STUDY MATERIAL:
- Opening Delimiter -

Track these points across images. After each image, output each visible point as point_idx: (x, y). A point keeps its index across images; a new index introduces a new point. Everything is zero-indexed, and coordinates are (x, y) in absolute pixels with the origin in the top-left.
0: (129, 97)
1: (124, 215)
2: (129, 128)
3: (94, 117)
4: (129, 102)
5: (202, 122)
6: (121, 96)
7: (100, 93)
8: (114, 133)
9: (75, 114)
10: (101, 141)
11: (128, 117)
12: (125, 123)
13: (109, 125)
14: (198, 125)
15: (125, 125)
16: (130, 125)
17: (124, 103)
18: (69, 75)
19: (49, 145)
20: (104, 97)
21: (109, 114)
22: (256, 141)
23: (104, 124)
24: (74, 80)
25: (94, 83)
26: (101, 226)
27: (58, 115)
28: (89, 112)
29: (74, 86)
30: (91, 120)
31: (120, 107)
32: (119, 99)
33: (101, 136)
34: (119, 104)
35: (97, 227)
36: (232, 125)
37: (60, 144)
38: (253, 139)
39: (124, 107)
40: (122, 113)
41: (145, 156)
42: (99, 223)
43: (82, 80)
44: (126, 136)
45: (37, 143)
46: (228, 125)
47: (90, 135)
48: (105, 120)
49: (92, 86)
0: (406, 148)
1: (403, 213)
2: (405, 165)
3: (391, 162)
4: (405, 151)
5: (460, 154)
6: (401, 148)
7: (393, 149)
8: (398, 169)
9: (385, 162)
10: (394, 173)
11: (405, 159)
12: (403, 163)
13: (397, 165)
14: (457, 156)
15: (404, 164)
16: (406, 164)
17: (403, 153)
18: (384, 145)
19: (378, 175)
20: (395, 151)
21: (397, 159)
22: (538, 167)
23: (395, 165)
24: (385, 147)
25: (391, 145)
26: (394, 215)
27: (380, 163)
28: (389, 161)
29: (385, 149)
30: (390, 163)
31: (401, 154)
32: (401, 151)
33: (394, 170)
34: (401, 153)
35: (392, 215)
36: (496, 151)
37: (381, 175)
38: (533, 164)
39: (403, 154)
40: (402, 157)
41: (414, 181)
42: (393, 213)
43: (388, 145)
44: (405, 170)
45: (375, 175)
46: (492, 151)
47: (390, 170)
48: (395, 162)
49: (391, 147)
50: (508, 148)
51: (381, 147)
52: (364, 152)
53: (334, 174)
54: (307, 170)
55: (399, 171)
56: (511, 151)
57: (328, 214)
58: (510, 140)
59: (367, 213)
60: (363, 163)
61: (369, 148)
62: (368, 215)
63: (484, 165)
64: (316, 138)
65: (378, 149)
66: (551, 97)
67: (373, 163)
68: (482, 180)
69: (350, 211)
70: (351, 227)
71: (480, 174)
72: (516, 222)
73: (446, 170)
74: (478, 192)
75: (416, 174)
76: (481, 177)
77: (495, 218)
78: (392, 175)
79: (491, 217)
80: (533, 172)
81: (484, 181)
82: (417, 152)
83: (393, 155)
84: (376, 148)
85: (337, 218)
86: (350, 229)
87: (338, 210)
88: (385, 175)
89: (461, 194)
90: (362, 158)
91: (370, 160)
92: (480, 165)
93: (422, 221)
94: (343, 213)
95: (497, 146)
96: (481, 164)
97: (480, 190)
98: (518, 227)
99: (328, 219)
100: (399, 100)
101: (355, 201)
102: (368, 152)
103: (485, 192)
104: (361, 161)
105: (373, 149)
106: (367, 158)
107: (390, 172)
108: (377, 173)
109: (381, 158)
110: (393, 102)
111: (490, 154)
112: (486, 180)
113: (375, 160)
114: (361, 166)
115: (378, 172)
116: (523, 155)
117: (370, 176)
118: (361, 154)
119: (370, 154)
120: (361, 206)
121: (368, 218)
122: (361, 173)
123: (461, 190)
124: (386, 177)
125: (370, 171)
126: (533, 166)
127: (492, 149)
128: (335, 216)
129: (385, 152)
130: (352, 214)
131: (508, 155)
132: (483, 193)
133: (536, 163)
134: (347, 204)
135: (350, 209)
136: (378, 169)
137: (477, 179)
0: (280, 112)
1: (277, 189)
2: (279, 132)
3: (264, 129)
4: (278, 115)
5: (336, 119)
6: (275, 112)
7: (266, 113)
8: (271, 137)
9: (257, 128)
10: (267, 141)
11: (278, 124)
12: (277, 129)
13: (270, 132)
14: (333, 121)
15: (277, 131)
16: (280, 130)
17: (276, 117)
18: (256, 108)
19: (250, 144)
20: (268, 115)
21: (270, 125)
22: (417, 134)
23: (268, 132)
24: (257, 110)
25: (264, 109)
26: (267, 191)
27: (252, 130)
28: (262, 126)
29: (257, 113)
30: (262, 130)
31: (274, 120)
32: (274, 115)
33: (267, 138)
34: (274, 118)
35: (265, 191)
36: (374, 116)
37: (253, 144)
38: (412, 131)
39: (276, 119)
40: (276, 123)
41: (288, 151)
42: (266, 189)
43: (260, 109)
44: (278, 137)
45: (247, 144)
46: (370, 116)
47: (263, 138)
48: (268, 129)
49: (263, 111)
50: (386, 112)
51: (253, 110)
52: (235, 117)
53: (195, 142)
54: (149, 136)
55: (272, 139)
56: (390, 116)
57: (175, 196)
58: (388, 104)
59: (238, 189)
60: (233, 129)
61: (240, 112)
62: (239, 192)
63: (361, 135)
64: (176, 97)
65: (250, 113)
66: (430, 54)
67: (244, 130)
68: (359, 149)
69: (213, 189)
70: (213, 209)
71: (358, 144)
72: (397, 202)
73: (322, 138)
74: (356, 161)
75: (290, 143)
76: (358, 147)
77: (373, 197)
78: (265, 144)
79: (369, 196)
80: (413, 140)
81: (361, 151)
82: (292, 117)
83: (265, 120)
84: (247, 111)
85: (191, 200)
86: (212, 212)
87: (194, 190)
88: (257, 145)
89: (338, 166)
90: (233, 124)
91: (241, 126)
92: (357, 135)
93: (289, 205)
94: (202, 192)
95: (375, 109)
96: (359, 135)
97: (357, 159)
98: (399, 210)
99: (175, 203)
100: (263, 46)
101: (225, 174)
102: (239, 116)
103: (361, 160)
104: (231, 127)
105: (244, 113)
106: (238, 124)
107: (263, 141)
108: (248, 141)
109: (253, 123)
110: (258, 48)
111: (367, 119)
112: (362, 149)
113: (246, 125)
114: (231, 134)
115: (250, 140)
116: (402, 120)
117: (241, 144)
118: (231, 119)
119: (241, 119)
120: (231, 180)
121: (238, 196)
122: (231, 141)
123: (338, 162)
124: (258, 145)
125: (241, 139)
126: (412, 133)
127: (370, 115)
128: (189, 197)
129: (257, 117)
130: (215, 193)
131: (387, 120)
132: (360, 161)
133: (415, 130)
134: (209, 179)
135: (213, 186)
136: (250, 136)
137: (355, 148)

- Closing Delimiter -

AIM OF THE TASK: Copy every item above line for line, without changing anything.

EXERCISE OUTPUT:
Track these points across images. After each image, output each visible point as point_idx: (x, y). A point keeps its index across images; a new index introduces a new point. Everything is zero-indexed, and coordinates are (x, y) in absolute pixels with the origin in the top-left.
0: (129, 97)
1: (124, 215)
2: (129, 128)
3: (94, 117)
4: (129, 102)
5: (202, 122)
6: (121, 96)
7: (100, 93)
8: (114, 133)
9: (75, 114)
10: (101, 141)
11: (128, 117)
12: (125, 123)
13: (109, 125)
14: (198, 125)
15: (125, 125)
16: (130, 125)
17: (124, 103)
18: (69, 75)
19: (49, 145)
20: (104, 97)
21: (109, 114)
22: (256, 141)
23: (104, 124)
24: (74, 80)
25: (94, 83)
26: (101, 226)
27: (58, 115)
28: (89, 112)
29: (74, 86)
30: (91, 120)
31: (120, 107)
32: (119, 99)
33: (101, 136)
34: (119, 104)
35: (97, 227)
36: (232, 125)
37: (60, 144)
38: (253, 139)
39: (124, 107)
40: (122, 113)
41: (145, 156)
42: (99, 223)
43: (82, 80)
44: (126, 136)
45: (37, 143)
46: (228, 125)
47: (90, 135)
48: (105, 120)
49: (92, 86)
0: (406, 148)
1: (403, 213)
2: (405, 165)
3: (391, 162)
4: (405, 151)
5: (460, 154)
6: (401, 148)
7: (393, 149)
8: (398, 169)
9: (385, 162)
10: (394, 173)
11: (405, 159)
12: (403, 163)
13: (397, 165)
14: (457, 156)
15: (404, 164)
16: (406, 164)
17: (403, 153)
18: (384, 145)
19: (378, 175)
20: (395, 151)
21: (397, 159)
22: (538, 167)
23: (395, 165)
24: (385, 147)
25: (391, 145)
26: (394, 215)
27: (380, 163)
28: (389, 161)
29: (385, 149)
30: (390, 163)
31: (401, 154)
32: (401, 151)
33: (394, 170)
34: (401, 153)
35: (392, 215)
36: (496, 151)
37: (381, 175)
38: (533, 164)
39: (403, 154)
40: (402, 157)
41: (414, 181)
42: (393, 213)
43: (388, 145)
44: (405, 170)
45: (375, 175)
46: (492, 151)
47: (390, 170)
48: (395, 162)
49: (391, 147)
50: (508, 148)
51: (381, 147)
52: (364, 152)
53: (334, 174)
54: (307, 170)
55: (399, 171)
56: (511, 151)
57: (328, 214)
58: (510, 140)
59: (367, 213)
60: (363, 163)
61: (369, 148)
62: (368, 215)
63: (484, 165)
64: (316, 138)
65: (378, 149)
66: (551, 97)
67: (373, 163)
68: (482, 180)
69: (350, 211)
70: (351, 227)
71: (480, 174)
72: (516, 222)
73: (446, 170)
74: (478, 192)
75: (416, 174)
76: (481, 177)
77: (495, 218)
78: (392, 175)
79: (491, 217)
80: (533, 172)
81: (484, 181)
82: (417, 152)
83: (393, 155)
84: (376, 148)
85: (337, 218)
86: (350, 229)
87: (338, 210)
88: (385, 175)
89: (461, 194)
90: (362, 158)
91: (370, 160)
92: (480, 165)
93: (422, 221)
94: (343, 213)
95: (497, 146)
96: (481, 164)
97: (480, 190)
98: (518, 227)
99: (328, 219)
100: (399, 100)
101: (355, 201)
102: (368, 152)
103: (485, 192)
104: (361, 161)
105: (373, 149)
106: (367, 158)
107: (390, 172)
108: (377, 173)
109: (381, 158)
110: (393, 102)
111: (490, 154)
112: (486, 180)
113: (375, 160)
114: (361, 166)
115: (378, 172)
116: (523, 155)
117: (370, 176)
118: (361, 154)
119: (370, 154)
120: (361, 206)
121: (368, 218)
122: (361, 173)
123: (461, 190)
124: (386, 177)
125: (370, 171)
126: (533, 166)
127: (492, 149)
128: (335, 216)
129: (385, 152)
130: (352, 214)
131: (508, 155)
132: (483, 193)
133: (536, 163)
134: (347, 204)
135: (350, 209)
136: (378, 169)
137: (477, 179)
0: (280, 112)
1: (277, 189)
2: (279, 132)
3: (264, 129)
4: (278, 115)
5: (336, 119)
6: (275, 112)
7: (266, 113)
8: (271, 137)
9: (257, 128)
10: (267, 141)
11: (278, 124)
12: (277, 129)
13: (270, 132)
14: (333, 121)
15: (277, 131)
16: (280, 130)
17: (276, 117)
18: (256, 108)
19: (250, 144)
20: (268, 115)
21: (270, 125)
22: (417, 134)
23: (268, 132)
24: (257, 110)
25: (264, 109)
26: (267, 191)
27: (252, 130)
28: (262, 126)
29: (257, 113)
30: (262, 130)
31: (274, 120)
32: (274, 115)
33: (267, 138)
34: (274, 118)
35: (265, 191)
36: (374, 116)
37: (253, 144)
38: (412, 131)
39: (276, 119)
40: (276, 123)
41: (288, 151)
42: (266, 189)
43: (260, 109)
44: (278, 137)
45: (247, 144)
46: (370, 116)
47: (263, 138)
48: (268, 129)
49: (263, 111)
50: (386, 112)
51: (253, 110)
52: (235, 117)
53: (195, 142)
54: (149, 136)
55: (272, 139)
56: (390, 116)
57: (175, 196)
58: (388, 104)
59: (238, 189)
60: (233, 129)
61: (240, 112)
62: (239, 192)
63: (361, 135)
64: (176, 97)
65: (250, 113)
66: (430, 54)
67: (244, 130)
68: (359, 149)
69: (213, 189)
70: (213, 209)
71: (358, 144)
72: (397, 202)
73: (322, 138)
74: (356, 161)
75: (290, 143)
76: (358, 147)
77: (373, 197)
78: (265, 144)
79: (369, 196)
80: (413, 140)
81: (361, 151)
82: (292, 117)
83: (265, 120)
84: (247, 111)
85: (191, 200)
86: (212, 212)
87: (194, 190)
88: (257, 145)
89: (338, 166)
90: (233, 124)
91: (241, 126)
92: (357, 135)
93: (289, 205)
94: (202, 192)
95: (375, 109)
96: (359, 135)
97: (357, 159)
98: (399, 210)
99: (175, 203)
100: (263, 46)
101: (225, 174)
102: (239, 116)
103: (361, 160)
104: (231, 127)
105: (244, 113)
106: (238, 124)
107: (263, 141)
108: (248, 141)
109: (253, 123)
110: (258, 48)
111: (367, 119)
112: (362, 149)
113: (246, 125)
114: (231, 134)
115: (250, 140)
116: (402, 120)
117: (241, 144)
118: (231, 119)
119: (241, 119)
120: (231, 180)
121: (238, 196)
122: (231, 141)
123: (338, 162)
124: (258, 145)
125: (241, 139)
126: (412, 133)
127: (370, 115)
128: (189, 197)
129: (257, 117)
130: (215, 193)
131: (387, 120)
132: (360, 161)
133: (415, 130)
134: (209, 179)
135: (213, 186)
136: (250, 136)
137: (355, 148)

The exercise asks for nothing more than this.